__Vorliegender Text__:
"""

Strukturversagen oder nur Lehrermangel?

Rund 240.000 Schülerinnen und Schüler müssen bis September nicht mehr an die Schule denken. Die Politik aber muss an den drohenden Lehrermangel im Herbst denken. Der eine sieht dabei Quereinsteiger als Lösung, der andere spricht von strukturellem Versagen.

Bildungsminister Martin Polaschek (ÖVP) will den Quereinstieg erleichtern, also noch nicht fertig ausgebildete Lehrkräften oder in anderen Disziplinen ausgebildete Menschen für den Unterricht einsetzen. Es ist ein Weg, auf dem Wien schon Erfahrungen gesammelt hat. Alice Klanjsek-Bratke, Direktorin der Ganztages-Volksschule Florian Hedorfer Straße, sieht dem Herbst gelassen entgegen: „Bei mir sieht es sehr gut aus. Ich habe aber sehr viele Studentinnen, nicht wirklich vollständig ausgebildete Lehrerinnen.“

Sie sollen schnell Fuß fassen und Praxis finden, um für fehlende Lehrer auch wirklich einspringen zu können. Die Volksschullehrerin Vanessa Pasterniak hat ihr Lehramtsstudium abgeschlossen, arbeitet derzeit an ihrem Master. Sie habe schon viele Erfahrungen sammeln können in den eineinhalb Jahren, in denen sie als Lehrerin arbeitet: „Die Direktorin vertraut mir jetzt eine erste Klasse an, also das zeigt schon, dass wir Studierenden schon einiges auf dem Kasten haben.“

Lehrermangel trübt Ferienbeginn

In den Schulschluss in Ostösterreich mischt sich bei vielen die Sorge, wie man im Herbst den sich verschärfenden Lehrermangel in den Griff bekommt. Bildungsminister Martin Polaschek will den Quereinstieg erleichtern.

Einfachere Zugänge für Quereinsteiger in Wien

Neben Lehramtsstudenten setzt Wien schon jetzt auch auf Leute mit anderen Hochschulstudien. So können etwa Quereinsteiger ohne Lehramt Mathematik aber mit Diplomstudium Mathematik unterrichten. Sie werden etwa von der gemeinnützigen Vereinigung „Teach for Austria“ nach einem pädagogischen Kurs für zwei Jahre an Schulen vermittelt.

"""

__Vorliegende Daten__:
"""

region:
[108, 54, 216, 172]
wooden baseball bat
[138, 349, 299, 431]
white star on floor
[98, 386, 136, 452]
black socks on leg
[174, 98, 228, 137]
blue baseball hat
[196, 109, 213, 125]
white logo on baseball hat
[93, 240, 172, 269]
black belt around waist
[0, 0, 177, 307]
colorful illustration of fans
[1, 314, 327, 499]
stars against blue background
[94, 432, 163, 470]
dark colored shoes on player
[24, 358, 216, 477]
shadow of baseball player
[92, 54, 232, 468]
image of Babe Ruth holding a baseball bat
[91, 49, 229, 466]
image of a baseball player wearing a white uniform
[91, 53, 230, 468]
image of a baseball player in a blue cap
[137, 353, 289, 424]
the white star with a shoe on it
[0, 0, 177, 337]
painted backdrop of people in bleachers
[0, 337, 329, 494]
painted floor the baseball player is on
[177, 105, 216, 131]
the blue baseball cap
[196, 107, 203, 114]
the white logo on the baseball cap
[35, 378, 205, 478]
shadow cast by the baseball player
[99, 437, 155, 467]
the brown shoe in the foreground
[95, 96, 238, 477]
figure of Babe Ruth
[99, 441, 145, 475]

"""
"""

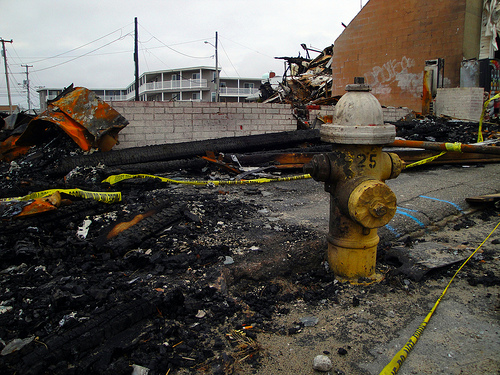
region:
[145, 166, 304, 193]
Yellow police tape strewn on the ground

"""
"""

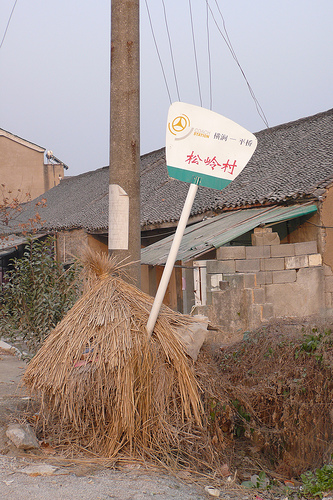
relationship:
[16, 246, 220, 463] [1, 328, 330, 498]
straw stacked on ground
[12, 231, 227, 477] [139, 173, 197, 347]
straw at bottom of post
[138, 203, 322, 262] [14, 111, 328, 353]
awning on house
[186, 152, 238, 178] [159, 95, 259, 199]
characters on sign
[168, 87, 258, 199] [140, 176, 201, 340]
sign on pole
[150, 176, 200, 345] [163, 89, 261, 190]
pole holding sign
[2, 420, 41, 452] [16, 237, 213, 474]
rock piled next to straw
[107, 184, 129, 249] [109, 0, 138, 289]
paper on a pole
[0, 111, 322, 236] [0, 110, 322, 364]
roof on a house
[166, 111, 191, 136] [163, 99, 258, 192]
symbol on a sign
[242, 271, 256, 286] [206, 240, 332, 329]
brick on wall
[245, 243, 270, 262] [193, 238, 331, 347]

"""

__Aufgabe A__: Gib den Teil des Textes über den Lehrermangel wortgetreu wieder, der zwischen „Sie sollen schnell“ und „den Quereinstieg erleichtern.“ steht, beide Stellen eingeschlossen.
__Aufgabe B__: Schreib den Text über den Lehrermangel an Schulen weiter, und zwar ab der Stelle, an der er aufhört.

__Lösung A__:
Sie sollen schnell Fuß fassen und Praxis finden, um für fehlende Lehrer auch wirklich einspringen zu können. Die Volksschullehrerin Vanessa Pasterniak hat ihr Lehramtsstudium abgeschlossen, arbeitet derzeit an ihrem Master. Sie habe schon viele Erfahrungen sammeln können in den eineinhalb Jahren, in denen sie als Lehrerin arbeitet: „Die Direktorin vertraut mir jetzt eine erste Klasse an, also das zeigt schon, dass wir Studierenden schon einiges auf dem Kasten haben.“

Lehrermangel trübt Ferienbeginn

In den Schulschluss in Ostösterreich mischt sich bei vielen die Sorge, wie man im Herbst den sich verschärfenden Lehrermangel in den Griff bekommt. Bildungsminister Martin Polaschek will den Quereinstieg erleichtern.

__Lösung B__:
Marcus Weissengruber ist danach sogar im Lehrberuf geblieben. Der Theaterwissenschafter unterrichtet seit vier Jahren an der Polytechnischen Schule Wien 15. Für ihn ist Beziehungsarbeit das Wichtigste am Lehrerjob: „Wenn ich ein Mensch bin, der gerne mit Kindern und Jugendlichen arbeitet und auch gut mit ihnen kann, bin ich schon mal gut in der Schule aufgehoben.“ Den Rest könne er von Kolleginnen und Kollegen lernen und abschauen, die schon länger in dem Beruf arbeiten.

Bund will Quereinstieg attraktiver machen

Der Bund, der ja für die Ausbildung von Lehrern zuständig ist, will den Quereinstieg aus fachverwandten Studienfächern noch verbessern. Es soll keinen Sondervertrag mehr geben, sondern eine Vollanstellung und volle Bezüge. Auch über eine Verkürzung des Lehramtstudiums wird nachgedacht.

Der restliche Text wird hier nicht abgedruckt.